According to Howard Thurman Jesus recognized with authentic realism that anyone who permits another to determine the quality of his or her inner life gives into the hands of the other the keys to his or her destiny. The hope of the poor and the disenfranchised is anchored in their ability to believe in their worth, and to live life in human dignity even though their economic standing is not sound. This hope is provided in the basic fact that Christianity was born in the mind of Jesus, a Jewish teacher and thinker as a technique of survival for the oppressed (Thurman, A Strange Freedom, 1998, pg. 143). Jesus motivated people to break through the psychological oppression and free their minds, to determine their own destiny. Impoverished communities must rise up in the midst of their poverty and draw strength from each other, without the dependence on investment hand-me-downs from power based political systems and haughty people.

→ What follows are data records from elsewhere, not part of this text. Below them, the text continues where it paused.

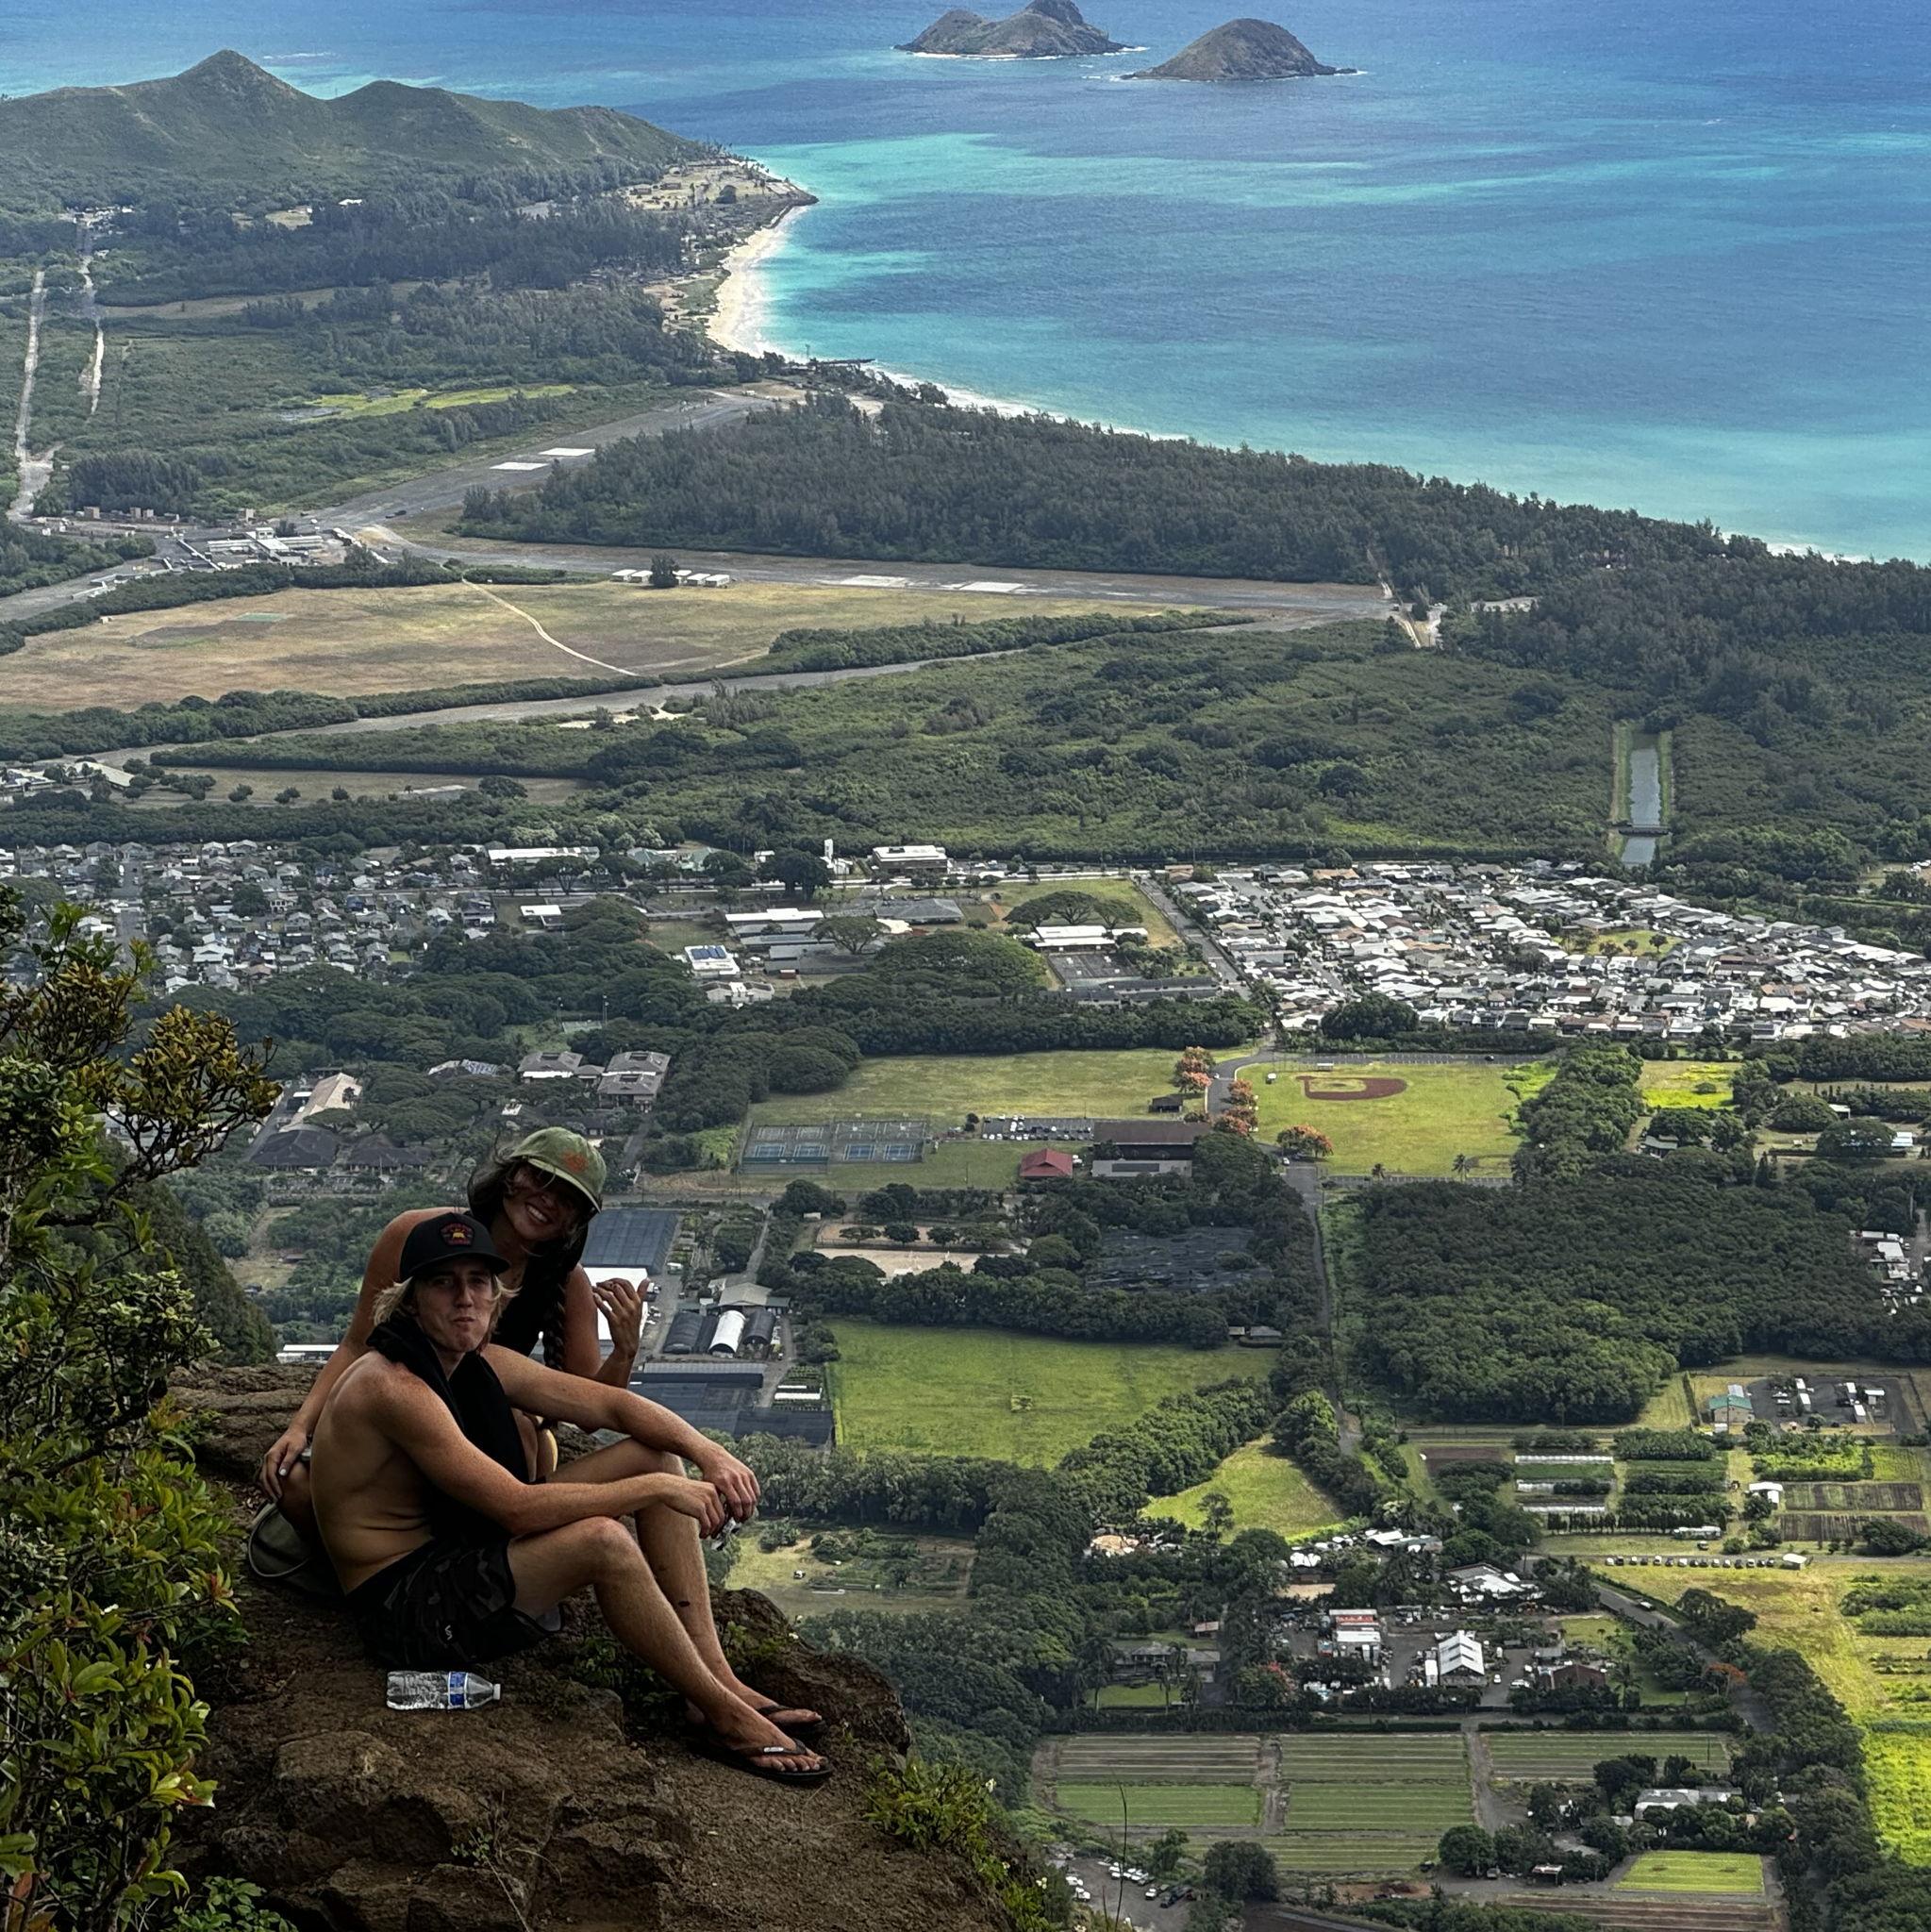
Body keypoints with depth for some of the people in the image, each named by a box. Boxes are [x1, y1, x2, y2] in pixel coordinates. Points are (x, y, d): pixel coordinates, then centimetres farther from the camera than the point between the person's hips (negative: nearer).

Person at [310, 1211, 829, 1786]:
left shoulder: (481, 1365, 4)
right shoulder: (392, 1388, -24)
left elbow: (611, 1404, 7)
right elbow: (517, 1506, -29)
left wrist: (708, 1453, -11)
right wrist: (657, 1488, -23)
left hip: (465, 1556, 10)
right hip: (407, 1610, -10)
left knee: (655, 1454, 2)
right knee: (600, 1540, -32)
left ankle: (718, 1680, -5)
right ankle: (725, 1719, -16)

It is therefore possible for me to acknowledge my struggles, my failures, and downfalls, but rise in the midst of my troublesome circumstances and social settings. It is therefore possible for me to live with hope and a spirit of empowerment, without the power of position and economic enfranchisement. In my weakness I am strong. In my struggle I am blessed. I can live a life of activism and advocacy challenging systemic injustices. I can mobilize positive social change, and refuse to sell out on my rooted values and core faith inspired ideals. I can act justly, love mercy and walk humbly with God, for there is power in collective, community consciousness and pedagogy of power of the powerless!